***** Information given *****

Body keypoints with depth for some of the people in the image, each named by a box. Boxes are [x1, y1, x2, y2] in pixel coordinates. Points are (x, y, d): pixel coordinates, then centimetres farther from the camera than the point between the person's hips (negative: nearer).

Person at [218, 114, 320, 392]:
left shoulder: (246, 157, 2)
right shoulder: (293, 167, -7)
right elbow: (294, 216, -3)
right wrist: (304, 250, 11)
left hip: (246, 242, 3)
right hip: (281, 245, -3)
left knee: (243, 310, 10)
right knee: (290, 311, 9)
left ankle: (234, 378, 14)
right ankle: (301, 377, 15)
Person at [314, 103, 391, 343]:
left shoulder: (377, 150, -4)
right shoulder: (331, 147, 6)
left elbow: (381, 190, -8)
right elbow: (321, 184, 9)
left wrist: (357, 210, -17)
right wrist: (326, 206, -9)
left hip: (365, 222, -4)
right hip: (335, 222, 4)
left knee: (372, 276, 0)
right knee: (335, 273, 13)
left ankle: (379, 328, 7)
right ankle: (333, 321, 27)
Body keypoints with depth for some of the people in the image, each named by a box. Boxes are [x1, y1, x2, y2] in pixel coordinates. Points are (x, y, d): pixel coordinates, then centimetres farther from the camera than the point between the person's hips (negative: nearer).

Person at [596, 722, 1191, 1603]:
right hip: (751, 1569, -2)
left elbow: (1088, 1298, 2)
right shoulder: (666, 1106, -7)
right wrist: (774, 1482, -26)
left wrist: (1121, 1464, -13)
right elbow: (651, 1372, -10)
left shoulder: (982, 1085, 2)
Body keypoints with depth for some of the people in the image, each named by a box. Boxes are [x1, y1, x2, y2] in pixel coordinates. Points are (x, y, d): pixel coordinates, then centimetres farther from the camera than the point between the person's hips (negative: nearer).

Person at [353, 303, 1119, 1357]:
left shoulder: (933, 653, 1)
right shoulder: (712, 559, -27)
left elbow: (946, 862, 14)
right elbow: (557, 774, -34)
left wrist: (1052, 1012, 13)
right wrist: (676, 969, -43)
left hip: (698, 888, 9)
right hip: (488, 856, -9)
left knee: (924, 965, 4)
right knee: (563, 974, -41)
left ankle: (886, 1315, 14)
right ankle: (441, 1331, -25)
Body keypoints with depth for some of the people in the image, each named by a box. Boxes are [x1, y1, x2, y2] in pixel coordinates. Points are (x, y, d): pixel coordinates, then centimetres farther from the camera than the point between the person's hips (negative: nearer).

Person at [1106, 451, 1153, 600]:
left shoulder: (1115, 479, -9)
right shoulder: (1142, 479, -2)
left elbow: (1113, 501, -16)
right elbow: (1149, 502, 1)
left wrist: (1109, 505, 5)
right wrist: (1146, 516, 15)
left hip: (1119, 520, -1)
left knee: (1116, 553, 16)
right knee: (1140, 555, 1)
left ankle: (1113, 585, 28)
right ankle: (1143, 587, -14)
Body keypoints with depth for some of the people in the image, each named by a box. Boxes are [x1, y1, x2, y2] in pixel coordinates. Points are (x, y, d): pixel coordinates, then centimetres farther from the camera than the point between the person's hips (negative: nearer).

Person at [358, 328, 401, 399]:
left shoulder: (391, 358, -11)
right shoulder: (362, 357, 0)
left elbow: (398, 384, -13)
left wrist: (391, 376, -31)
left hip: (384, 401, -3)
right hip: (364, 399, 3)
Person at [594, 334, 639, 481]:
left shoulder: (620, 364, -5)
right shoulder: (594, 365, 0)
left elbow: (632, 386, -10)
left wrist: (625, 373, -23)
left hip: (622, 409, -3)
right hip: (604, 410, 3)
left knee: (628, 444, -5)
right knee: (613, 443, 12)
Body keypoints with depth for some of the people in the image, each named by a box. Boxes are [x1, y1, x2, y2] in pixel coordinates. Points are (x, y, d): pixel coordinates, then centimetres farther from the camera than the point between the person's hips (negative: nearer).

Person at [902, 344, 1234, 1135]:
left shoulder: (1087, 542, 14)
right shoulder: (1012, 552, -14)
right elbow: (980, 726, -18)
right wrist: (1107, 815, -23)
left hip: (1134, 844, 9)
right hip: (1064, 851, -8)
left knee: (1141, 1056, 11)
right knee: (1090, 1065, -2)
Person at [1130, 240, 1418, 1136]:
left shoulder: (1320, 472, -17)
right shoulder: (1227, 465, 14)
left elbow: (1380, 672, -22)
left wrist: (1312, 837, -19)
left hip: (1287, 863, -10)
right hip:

*****

### [Problem details]
Every entry is to be retyped word for word.

### [Reply to the exercise]
Body keypoints with depth for some of the people in the image, each named by a box. Boxes are [x1, y1, x2, y2] in pixel coordinates. Points are (x, y, d): pixel coordinates, then centimetres farther from the camera than the point between the person's hips (negative: nearer).

Person at [218, 114, 320, 392]:
left shoulder: (246, 157, 2)
right shoulder: (293, 167, -7)
right elbow: (294, 216, -3)
right wrist: (304, 250, 11)
left hip: (246, 242, 3)
right hip: (281, 245, -3)
left knee: (243, 310, 10)
right knee: (290, 311, 9)
left ankle: (234, 378, 14)
right ankle: (301, 377, 15)
Person at [314, 103, 391, 343]:
left shoulder: (377, 150, -4)
right shoulder: (331, 147, 6)
left elbow: (381, 190, -8)
right elbow: (321, 184, 9)
left wrist: (357, 210, -17)
right wrist: (326, 206, -9)
left hip: (365, 222, -4)
right hip: (335, 222, 4)
left knee: (372, 276, 0)
right knee: (335, 273, 13)
left ankle: (379, 328, 7)
right ankle: (333, 321, 27)
Body keypoints with depth for some of the people in the image, each named by a box. Boxes are [x1, y1, x2, y2] in pixel coordinates. Points are (x, y, d): pixel coordinates, then centimetres farther from the camera than the point between the person's hips (negative: nearer).

Person at [596, 722, 1191, 1603]:
right hip: (751, 1569, -2)
left elbow: (1088, 1298, 2)
right shoulder: (666, 1106, -7)
right wrist: (774, 1482, -26)
left wrist: (1121, 1464, -13)
right elbow: (651, 1372, -10)
left shoulder: (982, 1085, 2)
Body keypoints with depth for some of the people in the image, each named by a box. Boxes are [x1, y1, x2, y2] in pixel coordinates. Points are (x, y, d): pixel coordinates, then centimetres farther from the camera than the point between the person's hips (negative: nearer).

Person at [353, 303, 1119, 1357]:
left shoulder: (933, 653, 1)
right shoulder: (712, 559, -27)
left elbow: (946, 862, 14)
right elbow: (557, 774, -34)
left wrist: (1052, 1012, 13)
right wrist: (676, 969, -43)
left hip: (698, 888, 9)
right hip: (488, 856, -9)
left knee: (924, 965, 4)
right knee: (563, 974, -41)
left ankle: (886, 1315, 14)
right ankle: (441, 1331, -25)
Body keypoints with depth for some of the people in the image, each named by a box. Boxes are [x1, y1, x2, y2] in pixel coordinates. Points are (x, y, d): pixel coordinates, then centimetres farther from the camera than the point between the person's hips (negative: nearer).

Person at [1106, 451, 1153, 600]:
left shoulder: (1115, 479, -9)
right shoulder: (1142, 479, -2)
left elbow: (1113, 501, -16)
right elbow: (1149, 502, 1)
left wrist: (1109, 505, 5)
right wrist: (1146, 516, 15)
left hip: (1119, 520, -1)
left knee: (1116, 553, 16)
right knee: (1140, 555, 1)
left ankle: (1113, 585, 28)
right ankle: (1143, 587, -14)
Body keypoints with depth for some of the people in the image, each named by a box. Boxes are [x1, y1, x2, y2] in pixel coordinates. Points are (x, y, d): pixel coordinates, then centimetres farther from the camera than the point between the person's hips (negative: nearer).

Person at [358, 328, 401, 399]:
left shoulder: (391, 358, -11)
right shoulder: (362, 357, 0)
left elbow: (398, 384, -13)
left wrist: (391, 376, -31)
left hip: (384, 401, -3)
right hip: (364, 399, 3)
Person at [594, 334, 639, 481]:
left shoulder: (620, 364, -5)
right shoulder: (594, 365, 0)
left elbow: (632, 386, -10)
left wrist: (625, 373, -23)
left hip: (622, 409, -3)
right hip: (604, 410, 3)
left knee: (628, 444, -5)
right knee: (613, 443, 12)
Body keypoints with depth for some of the people in the image, each named by a box. Boxes are [x1, y1, x2, y2] in pixel coordinates. Points are (x, y, d): pixel coordinates, then centimetres farther from the camera than the point between the person's hips (negative: nearer).

Person at [902, 344, 1234, 1135]:
left shoulder: (1087, 542, 14)
right shoulder: (1012, 552, -14)
right elbow: (980, 726, -18)
right wrist: (1107, 815, -23)
left hip: (1134, 844, 9)
right hip: (1064, 851, -8)
left knee: (1141, 1056, 11)
right knee: (1090, 1065, -2)
Person at [1130, 240, 1418, 1136]:
left shoulder: (1320, 472, -17)
right shoulder: (1227, 465, 14)
left elbow: (1380, 672, -22)
left wrist: (1312, 837, -19)
left hip: (1287, 863, -10)
right hip:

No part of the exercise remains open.